All failure recognition and recovery in this paper are based on the data from a force/torque sensor with the setup shown in Figure 3. The top surface of the sensor is attached to the end arm of the service robot. Its bottom is connected with a gripper junction, where the capillary gripper is mounted. The sensor measures the forces and torques in the Cartesian coordinates denoted as (Fx, Fy, Fz, Tx, Ty, Tz).
3. Overall Scheme of Recognition and Recovery
While the paper is focused on the recognition aspect, its connection with the monitoring aspect and recovery aspect are also briefly described below.
The maximum force on the Z axis (Fzmax) during picking up a capillary is used to monitor if the robotic manipulation is successful or failed. In the normal operation, Fzmax has the range from 5.43 N to 6.13 N. While in the failed operation, a spike of force is sensed. Figure 4 shows three typical failures of picking up capillaries and their manipulation steps (approaching to the picking position for a new capillary, leaving from the picking position).

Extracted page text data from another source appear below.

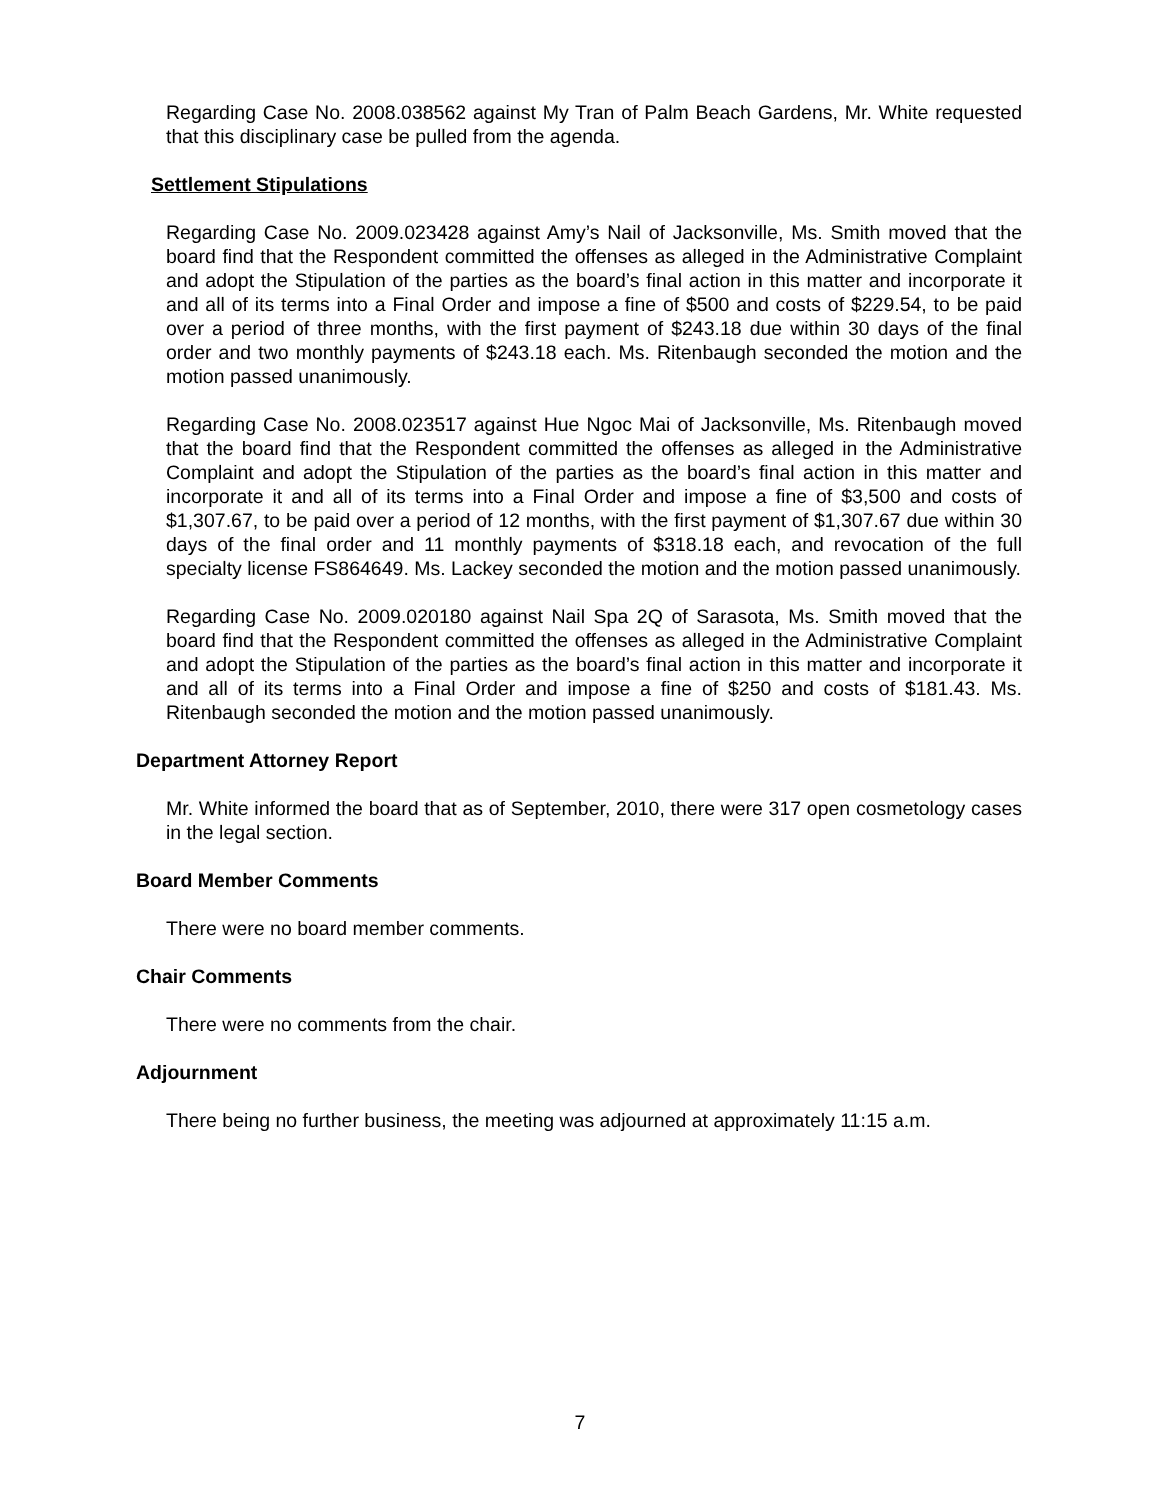Regarding Case No. 2008.038562 against My Tran of Palm Beach Gardens, Mr. White requested that this disciplinary case be pulled from the agenda.
Settlement Stipulations
Regarding Case No. 2009.023428 against Amy’s Nail of Jacksonville, Ms. Smith moved that the board find that the Respondent committed the offenses as alleged in the Administrative Complaint and adopt the Stipulation of the parties as the board’s final action in this matter and incorporate it and all of its terms into a Final Order and impose a fine of $500 and costs of $229.54, to be paid over a period of three months, with the first payment of $243.18 due within 30 days of the final order and two monthly payments of $243.18 each. Ms. Ritenbaugh seconded the motion and the motion passed unanimously.
Regarding Case No. 2008.023517 against Hue Ngoc Mai of Jacksonville, Ms. Ritenbaugh moved that the board find that the Respondent committed the offenses as alleged in the Administrative Complaint and adopt the Stipulation of the parties as the board’s final action in this matter and incorporate it and all of its terms into a Final Order and impose a fine of $3,500 and costs of $1,307.67, to be paid over a period of 12 months, with the first payment of $1,307.67 due within 30 days of the final order and 11 monthly payments of $318.18 each, and revocation of the full specialty license FS864649. Ms. Lackey seconded the motion and the motion passed unanimously.
Regarding Case No. 2009.020180 against Nail Spa 2Q of Sarasota, Ms. Smith moved that the board find that the Respondent committed the offenses as alleged in the Administrative Complaint and adopt the Stipulation of the parties as the board’s final action in this matter and incorporate it and all of its terms into a Final Order and impose a fine of $250 and costs of $181.43. Ms. Ritenbaugh seconded the motion and the motion passed unanimously.
Department Attorney Report
Mr. White informed the board that as of September, 2010, there were 317 open cosmetology cases in the legal section.
Board Member Comments
There were no board member comments.
Chair Comments
There were no comments from the chair.
Adjournment
There being no further business, the meeting was adjourned at approximately 11:15 a.m.
7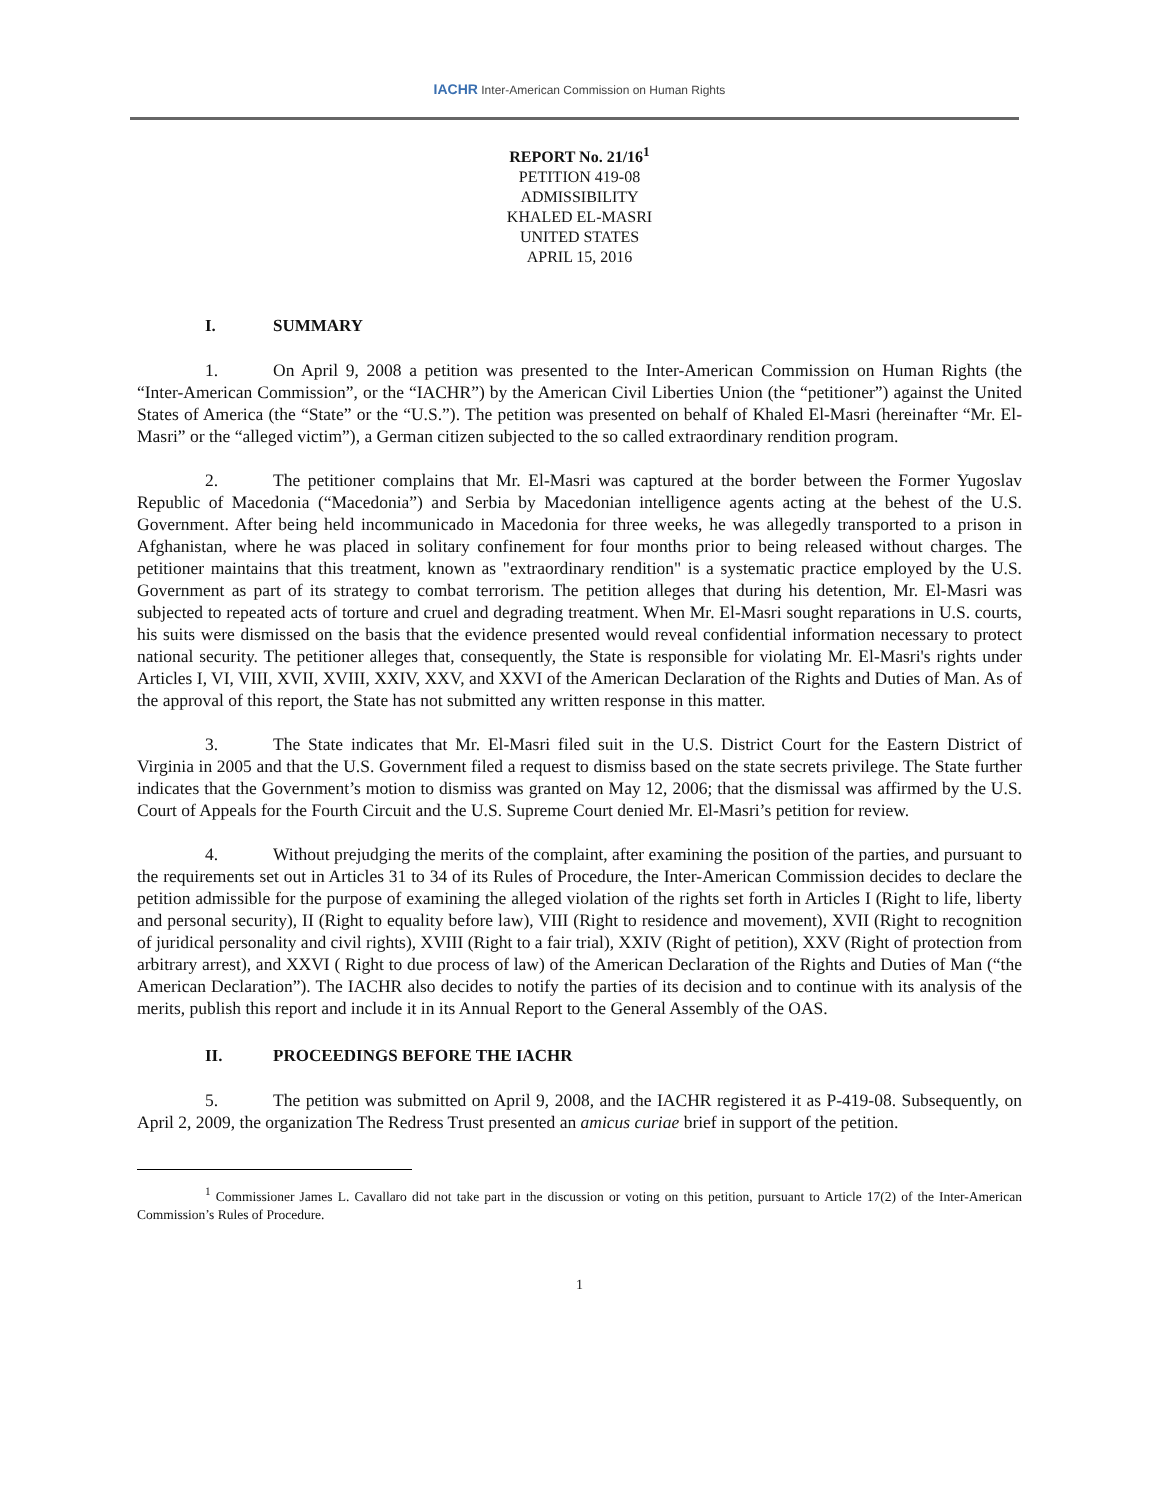IACHR Inter-American Commission on Human Rights
REPORT No. 21/16<sup>1</sup>
PETITION 419-08
ADMISSIBILITY
KHALED EL-MASRI
UNITED STATES
APRIL 15, 2016
I. SUMMARY
1. On April 9, 2008 a petition was presented to the Inter-American Commission on Human Rights (the “Inter-American Commission”, or the “IACHR”) by the American Civil Liberties Union (the “petitioner”) against the United States of America (the “State” or the “U.S.”). The petition was presented on behalf of Khaled El-Masri (hereinafter “Mr. El-Masri” or the “alleged victim”), a German citizen subjected to the so called extraordinary rendition program.
2. The petitioner complains that Mr. El-Masri was captured at the border between the Former Yugoslav Republic of Macedonia (“Macedonia”) and Serbia by Macedonian intelligence agents acting at the behest of the U.S. Government. After being held incommunicado in Macedonia for three weeks, he was allegedly transported to a prison in Afghanistan, where he was placed in solitary confinement for four months prior to being released without charges. The petitioner maintains that this treatment, known as "extraordinary rendition" is a systematic practice employed by the U.S. Government as part of its strategy to combat terrorism. The petition alleges that during his detention, Mr. El-Masri was subjected to repeated acts of torture and cruel and degrading treatment. When Mr. El-Masri sought reparations in U.S. courts, his suits were dismissed on the basis that the evidence presented would reveal confidential information necessary to protect national security. The petitioner alleges that, consequently, the State is responsible for violating Mr. El-Masri's rights under Articles I, VI, VIII, XVII, XVIII, XXIV, XXV, and XXVI of the American Declaration of the Rights and Duties of Man. As of the approval of this report, the State has not submitted any written response in this matter.
3. The State indicates that Mr. El-Masri filed suit in the U.S. District Court for the Eastern District of Virginia in 2005 and that the U.S. Government filed a request to dismiss based on the state secrets privilege. The State further indicates that the Government’s motion to dismiss was granted on May 12, 2006; that the dismissal was affirmed by the U.S. Court of Appeals for the Fourth Circuit and the U.S. Supreme Court denied Mr. El-Masri’s petition for review.
4. Without prejudging the merits of the complaint, after examining the position of the parties, and pursuant to the requirements set out in Articles 31 to 34 of its Rules of Procedure, the Inter-American Commission decides to declare the petition admissible for the purpose of examining the alleged violation of the rights set forth in Articles I (Right to life, liberty and personal security), II (Right to equality before law), VIII (Right to residence and movement), XVII (Right to recognition of juridical personality and civil rights), XVIII (Right to a fair trial), XXIV (Right of petition), XXV (Right of protection from arbitrary arrest), and XXVI ( Right to due process of law) of the American Declaration of the Rights and Duties of Man (“the American Declaration”). The IACHR also decides to notify the parties of its decision and to continue with its analysis of the merits, publish this report and include it in its Annual Report to the General Assembly of the OAS.
II. PROCEEDINGS BEFORE THE IACHR
5. The petition was submitted on April 9, 2008, and the IACHR registered it as P-419-08. Subsequently, on April 2, 2009, the organization The Redress Trust presented an amicus curiae brief in support of the petition.
<sup>1</sup> Commissioner James L. Cavallaro did not take part in the discussion or voting on this petition, pursuant to Article 17(2) of the Inter-American Commission’s Rules of Procedure.
1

In the first failure class, the last capillary is not disposed successfully, and when the gripper moves to the picking position for a new capillary, the old capillary crashed onto the new one and the already occupied gripper cannot grasp the new capillary. The second and third failure classes are caused by position misalignments. In the second class (small misalignment), the capillary is squashed by the spring-loaded collet of the gripper [2]. With the third class (large misalignment), the capillary is pressed by the outer solid body of the gripper.
For the three failure classes identified below, Fzmax varies respectively from 23.15 N to 47.88 N (class 1), from 22.62 N to 26.51 N (class 2), and from 35.08 N to 42.16 N (class 3). Therefore, the mean value of the lowest Fzmax of failure classes (22.62 N) and the highest Fzmax of the normal operation (6.13 N) is set as a threshold to label the current manipulation successful or not. Since this threshold is significantly away from either normal or abnormal scenarios, the probability of “false positive” is negligible.
Each failure class has different forces and duration time of the crashing between capillaries or the capillary and the gripper. This information is helpful to label manipulation failures and take corresponding recovery actions. Figure 5 shows typical sampled force/torque data knowing the first failure class. Obviously, Fz and Tx show the most significant changes when manipulation failures happen because the service robot moves vertically while picking up a capillary, and bent tubes cause torques around a horizontal axis. The duration time is around one second, which is used as the sampling window.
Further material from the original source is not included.